FTLib
FTLib (Fault-Tolerant Library) is a framework to keep data-parallel distributed training continue regardless worker loss or join. It exposes collective communication APIs with fault-tolerance support by gluing a consensus
to a communication library
, both of which can be user-specific. A distributed training using FTLib is able to continue as long as at least one single worker is alive and when new workers join the training.
Status
Prototyping
Design
Develop Guide
TODO Please refer to the design docs.
See also
Getting started
Where to use FTLib
- Less reliable infrastructure/script
Distributed training jobs running on less reliable infrastructure risks more as any worker or communication failure will leads to the termination of the entire job.
- Dynamic workload system
A system may reduce the total workload of distributed training jobs to release resources so that resource can be squeezed out for jobs with higher priority.
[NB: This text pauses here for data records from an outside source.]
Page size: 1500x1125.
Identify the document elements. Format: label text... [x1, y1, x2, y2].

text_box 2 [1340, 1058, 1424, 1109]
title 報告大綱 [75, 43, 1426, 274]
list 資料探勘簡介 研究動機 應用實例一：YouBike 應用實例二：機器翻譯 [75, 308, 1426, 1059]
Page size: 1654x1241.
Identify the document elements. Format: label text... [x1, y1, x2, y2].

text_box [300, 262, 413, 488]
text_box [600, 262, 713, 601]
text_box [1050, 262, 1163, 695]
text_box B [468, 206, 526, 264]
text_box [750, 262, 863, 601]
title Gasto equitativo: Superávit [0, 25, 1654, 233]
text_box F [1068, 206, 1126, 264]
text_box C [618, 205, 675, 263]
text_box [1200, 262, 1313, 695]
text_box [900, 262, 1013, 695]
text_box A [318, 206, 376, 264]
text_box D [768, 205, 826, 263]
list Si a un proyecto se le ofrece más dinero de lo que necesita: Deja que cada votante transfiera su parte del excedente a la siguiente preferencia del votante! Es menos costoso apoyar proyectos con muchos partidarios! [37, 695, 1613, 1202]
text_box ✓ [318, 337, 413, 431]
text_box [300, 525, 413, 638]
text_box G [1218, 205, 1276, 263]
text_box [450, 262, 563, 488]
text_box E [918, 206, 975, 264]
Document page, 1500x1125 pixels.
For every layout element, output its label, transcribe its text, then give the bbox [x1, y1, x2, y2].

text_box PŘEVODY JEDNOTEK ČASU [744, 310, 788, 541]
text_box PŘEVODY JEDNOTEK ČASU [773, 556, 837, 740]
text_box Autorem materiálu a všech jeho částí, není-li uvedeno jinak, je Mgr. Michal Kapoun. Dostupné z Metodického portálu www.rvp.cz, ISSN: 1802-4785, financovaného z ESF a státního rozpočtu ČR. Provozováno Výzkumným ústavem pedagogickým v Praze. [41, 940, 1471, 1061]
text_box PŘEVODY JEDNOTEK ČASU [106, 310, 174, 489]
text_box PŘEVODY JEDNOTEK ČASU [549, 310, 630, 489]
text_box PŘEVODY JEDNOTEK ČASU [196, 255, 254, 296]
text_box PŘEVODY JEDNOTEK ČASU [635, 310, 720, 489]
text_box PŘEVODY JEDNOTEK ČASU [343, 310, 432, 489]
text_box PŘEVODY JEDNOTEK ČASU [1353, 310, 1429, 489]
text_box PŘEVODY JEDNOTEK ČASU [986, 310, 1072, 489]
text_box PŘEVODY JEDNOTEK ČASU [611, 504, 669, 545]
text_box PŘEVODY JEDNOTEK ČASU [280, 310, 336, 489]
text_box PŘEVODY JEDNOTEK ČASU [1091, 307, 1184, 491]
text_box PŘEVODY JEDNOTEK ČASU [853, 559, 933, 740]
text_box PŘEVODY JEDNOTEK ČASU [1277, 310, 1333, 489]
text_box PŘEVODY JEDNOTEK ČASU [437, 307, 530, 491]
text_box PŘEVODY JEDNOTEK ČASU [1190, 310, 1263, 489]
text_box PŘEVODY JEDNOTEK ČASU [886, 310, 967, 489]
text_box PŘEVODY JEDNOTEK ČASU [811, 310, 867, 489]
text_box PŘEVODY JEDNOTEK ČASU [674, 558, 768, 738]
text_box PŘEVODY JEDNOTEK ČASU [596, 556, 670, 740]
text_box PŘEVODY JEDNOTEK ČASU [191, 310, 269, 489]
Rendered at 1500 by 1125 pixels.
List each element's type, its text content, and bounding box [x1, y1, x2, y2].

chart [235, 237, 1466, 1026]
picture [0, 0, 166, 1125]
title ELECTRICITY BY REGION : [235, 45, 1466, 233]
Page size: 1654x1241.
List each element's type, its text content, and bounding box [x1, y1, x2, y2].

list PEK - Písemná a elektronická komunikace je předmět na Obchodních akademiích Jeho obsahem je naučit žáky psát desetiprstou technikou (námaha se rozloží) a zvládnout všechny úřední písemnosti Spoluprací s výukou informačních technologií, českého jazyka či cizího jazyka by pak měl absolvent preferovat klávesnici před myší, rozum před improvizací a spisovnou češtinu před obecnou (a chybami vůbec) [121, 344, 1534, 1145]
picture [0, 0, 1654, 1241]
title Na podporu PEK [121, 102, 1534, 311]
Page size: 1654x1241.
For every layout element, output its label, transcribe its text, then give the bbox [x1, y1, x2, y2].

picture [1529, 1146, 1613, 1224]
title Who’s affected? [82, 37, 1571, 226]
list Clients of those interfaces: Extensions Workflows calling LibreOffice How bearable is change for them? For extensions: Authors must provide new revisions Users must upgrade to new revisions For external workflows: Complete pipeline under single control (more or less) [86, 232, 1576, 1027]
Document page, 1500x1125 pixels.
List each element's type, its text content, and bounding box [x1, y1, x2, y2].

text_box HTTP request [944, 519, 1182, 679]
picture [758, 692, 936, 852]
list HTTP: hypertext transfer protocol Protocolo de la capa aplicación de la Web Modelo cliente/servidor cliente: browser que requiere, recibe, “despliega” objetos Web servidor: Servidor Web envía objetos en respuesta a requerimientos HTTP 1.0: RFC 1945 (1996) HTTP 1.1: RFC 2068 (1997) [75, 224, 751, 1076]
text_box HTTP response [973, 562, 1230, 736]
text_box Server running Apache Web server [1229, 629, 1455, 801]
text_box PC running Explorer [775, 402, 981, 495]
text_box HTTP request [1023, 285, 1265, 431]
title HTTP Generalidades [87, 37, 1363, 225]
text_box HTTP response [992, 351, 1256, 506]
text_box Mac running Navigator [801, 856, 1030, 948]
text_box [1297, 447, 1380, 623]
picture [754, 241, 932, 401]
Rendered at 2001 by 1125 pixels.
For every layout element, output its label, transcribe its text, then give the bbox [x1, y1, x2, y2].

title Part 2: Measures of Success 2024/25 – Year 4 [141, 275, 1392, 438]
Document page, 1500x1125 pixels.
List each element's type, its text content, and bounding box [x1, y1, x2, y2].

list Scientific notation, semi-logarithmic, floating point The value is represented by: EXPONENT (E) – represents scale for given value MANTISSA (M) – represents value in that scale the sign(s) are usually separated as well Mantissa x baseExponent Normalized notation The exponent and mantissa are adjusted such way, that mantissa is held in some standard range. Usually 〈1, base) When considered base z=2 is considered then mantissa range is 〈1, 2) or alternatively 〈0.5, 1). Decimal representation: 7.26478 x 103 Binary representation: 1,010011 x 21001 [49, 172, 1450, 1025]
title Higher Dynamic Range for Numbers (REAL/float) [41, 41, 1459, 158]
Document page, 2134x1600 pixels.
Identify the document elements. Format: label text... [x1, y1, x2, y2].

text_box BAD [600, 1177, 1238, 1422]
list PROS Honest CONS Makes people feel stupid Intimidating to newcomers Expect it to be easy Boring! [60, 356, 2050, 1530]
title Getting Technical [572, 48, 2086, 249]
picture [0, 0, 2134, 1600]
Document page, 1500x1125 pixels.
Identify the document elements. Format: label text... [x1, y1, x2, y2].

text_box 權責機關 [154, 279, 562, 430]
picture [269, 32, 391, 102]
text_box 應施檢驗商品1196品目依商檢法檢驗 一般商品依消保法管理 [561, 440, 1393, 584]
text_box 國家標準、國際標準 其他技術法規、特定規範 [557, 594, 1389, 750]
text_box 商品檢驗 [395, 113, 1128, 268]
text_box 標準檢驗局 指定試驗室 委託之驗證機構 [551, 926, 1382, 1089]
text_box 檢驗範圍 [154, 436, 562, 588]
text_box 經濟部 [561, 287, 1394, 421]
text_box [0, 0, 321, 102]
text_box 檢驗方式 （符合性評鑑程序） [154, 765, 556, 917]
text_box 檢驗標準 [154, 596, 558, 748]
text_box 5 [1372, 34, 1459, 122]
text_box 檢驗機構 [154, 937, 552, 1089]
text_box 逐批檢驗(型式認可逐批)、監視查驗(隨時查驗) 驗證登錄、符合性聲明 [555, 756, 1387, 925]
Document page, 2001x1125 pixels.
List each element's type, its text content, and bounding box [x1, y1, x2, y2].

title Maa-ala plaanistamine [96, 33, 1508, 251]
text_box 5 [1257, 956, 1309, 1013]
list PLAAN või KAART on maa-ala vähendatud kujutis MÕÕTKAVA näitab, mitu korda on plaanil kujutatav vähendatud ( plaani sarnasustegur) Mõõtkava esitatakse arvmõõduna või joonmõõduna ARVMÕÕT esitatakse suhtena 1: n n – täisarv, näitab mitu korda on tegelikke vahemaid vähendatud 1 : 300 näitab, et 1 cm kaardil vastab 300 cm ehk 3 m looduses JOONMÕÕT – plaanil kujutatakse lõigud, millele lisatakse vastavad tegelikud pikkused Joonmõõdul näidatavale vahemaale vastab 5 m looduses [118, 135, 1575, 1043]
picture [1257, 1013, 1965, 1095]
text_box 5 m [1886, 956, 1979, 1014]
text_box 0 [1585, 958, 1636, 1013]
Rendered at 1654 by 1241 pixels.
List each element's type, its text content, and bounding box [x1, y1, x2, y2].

Without such jobs with higher-priority, the system can increase the workload to avoid resource idling.
Requirements
The requirements for using FTLib
differs with choices of consensus and communication library. Please refer the requirements.txt
under each consensus and communication library(Not available, still in todo list).
Usage
Please refer test
for details on how to use FTLib
in distributed training.
Layout
.
├── CHANGELOG.md
├── deploy
├── docs
│ ├── design
│ └── imgs
├── ftlib
│ ├── consensus
│ ├── commlib
│ ├── ftlib_status.py
│ ├── __init__.py
│ └── rank_assign_scheme.py
├── LICENSE
├── OWNERS
├── README.md
├── requirements.txt
├── ROADMAP
├── scripts
└── test
License
FTLib is Apache license. Implementations of consensus and communication library may come with different licenses.